Мне следует быть благодарной за то, что у меня снова есть возможность дышать, и я правда благодарна. Но ещё я в ярости, в панике и ужасе. В мыслях словно сгущается ураган. Вчера я сгорела, сегодня невредима, а между вчера и сегодня тянется зловещая пустота, в которую я могу снова кануть в любую минуту.

– Сердце единорога ищешь или кровь девственниц?

Вздрогнув, я оборачиваюсь.

– Девственников? – скрестив на груди руки, Мир упирается бедром в кухонную столешницу. Его взгляд замер на мне, а выражение лица непроницаемое, так что не могу догадаться, какую же участь для меня избрал его конклав. Он смыл грязь со своих худых щёк и бледного лба, но чёрные локоны по-прежнему в беспорядке и падают ему на глаза. И глаза эти поблёскивают с… усмешкой? Ну конечно, его вопрос подразумевал шутку. Если бы единороги существовали, останки моего тела не валялись бы в сумке.

– Пыльцу фей, – я расправляю плечи, отказываясь показывать, что он, подойдя так тихо, застал меня врасплох. – Именно с её помощью предпочитаю убивать людей во сне.

К моему изумлению, Мир не язвит в ответ, а начинает смеяться. Хотя смех его и звучит скорее как ответ, отрепетированный для неприятной беседы.

– Уже сарказмом делишься, хороший знак. Каково снова оказаться живой? – он делает было шаг ко мне, но заметив, как я напряглась, замирает и кивает на холодильник.

Я отхожу в сторону, наблюдая. Раздумывая. Когда Мир достаёт еду, то протягивает руку, словно случайно, на безопасном расстоянии от меня, явно мне не доверяя, и неважно, что говорил иначе на кладбище. Однако мне нужно его доверие. Нужно выведать его мотивы и планы, чтобы построить свои.

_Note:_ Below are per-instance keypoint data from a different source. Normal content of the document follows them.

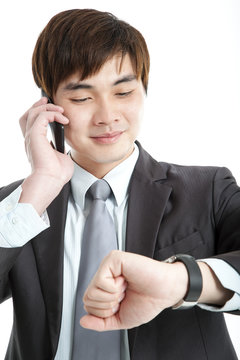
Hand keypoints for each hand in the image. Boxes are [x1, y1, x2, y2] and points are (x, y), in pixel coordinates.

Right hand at [19, 98, 73, 213]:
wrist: (50, 181)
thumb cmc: (56, 175)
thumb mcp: (60, 158)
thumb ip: (60, 149)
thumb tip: (63, 146)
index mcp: (35, 144)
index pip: (31, 124)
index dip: (39, 114)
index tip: (52, 109)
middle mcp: (30, 139)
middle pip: (28, 115)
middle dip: (38, 105)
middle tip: (49, 100)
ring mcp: (32, 137)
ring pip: (34, 112)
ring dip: (48, 107)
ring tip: (60, 109)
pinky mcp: (35, 135)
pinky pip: (42, 116)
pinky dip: (52, 113)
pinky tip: (63, 119)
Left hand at [80, 250, 187, 330]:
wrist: (165, 292)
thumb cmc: (147, 301)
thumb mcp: (120, 319)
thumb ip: (101, 322)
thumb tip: (83, 321)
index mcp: (104, 287)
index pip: (88, 306)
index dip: (106, 312)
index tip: (122, 303)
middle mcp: (103, 274)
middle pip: (87, 300)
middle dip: (108, 306)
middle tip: (124, 295)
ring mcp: (107, 265)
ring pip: (91, 292)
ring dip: (112, 297)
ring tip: (125, 287)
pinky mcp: (113, 259)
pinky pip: (101, 282)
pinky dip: (114, 288)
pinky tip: (126, 280)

Поэтому делаю вид, что не замечаю его осторожности.

– Чего вы все от меня хотите? – спрашиваю я, усаживаясь за стол у окна, выходящего на окутанную утренним туманом улицу.

Игнорируя мой вопрос, Мир ставит передо мной тарелку с бутербродами и банку варенья, затем наливает две чашки чая и опускается на стул напротив.

– Как ты себя чувствуешь? – настаивает он.

«Как будто была мертва. Как будто в меня стреляли, и я истекла кровью до полусмерти, а потом сгорела, будучи всё ещё живой. Как будто уснула и видела кошмар, в котором в меня стреляли, и я истекла кровью до полусмерти, а потом сгорела, будучи всё ещё живой, но теперь проснулась и не узнаю саму себя».

– Нормально.

– Нормально? – глаза Мира недоверчиво сужаются. – Что ж, нормально… Тогда нам нужна твоя помощь, Огонёчек.

Бутерброд успевает заткнуть мне рот вовремя, однако циничный смешок всё равно вырывается из горла.

– Моя помощь? – повторяю я, чавкая. Как же это вкусно, варенье с сыром. Еда всегда была такой вкусной или виноваты три года в лимбе? – Я последняя, у кого будут просить о помощи.

– Ты последняя, да.

До того как я могу ответить, в коридоре раздаются шаги, и в кухню входят девушка с парнем. Двое ушли, Мир здесь, ещё двое остались, – значит, больше никого. Не так уж сложно разобраться с тремя… «Было бы, если бы я всё ещё была ведьмой», – укоряю я себя тут же.

Парень тот же, который был с нами на кладбище, а вот девушка другая. Однако оба они смотрят на меня с тревогой и неприязнью. Только Мир, кажется, по-прежнему ничем не обеспокоен.

– Точно, минутка неловкости. Кадри, – говорит Мир, указывая на девушку. – Аделард. – На парня. А затем его взгляд снова перемещается на меня. – А это знаменитая Ярослава Славич.

«Знаменитая», – надеюсь, это тоже шутка.

Кадри на вид лет шестнадцать. Она невысокая, с пышными формами, белокурой чёлкой, двумя косичками и просто ангельским личиком, за которое многие мальчишки поборолись бы, и которое, тем не менее, смотрит на меня с такой ненавистью, словно я дьявол во плоти. Аделард старше… восемнадцать? Высокий, но не долговязый, грациозного телосложения, с тёмной кожей, короткими волосами и гармонично правильными чертами лица. И взгляд его скорее осторожный, нежели враждебный.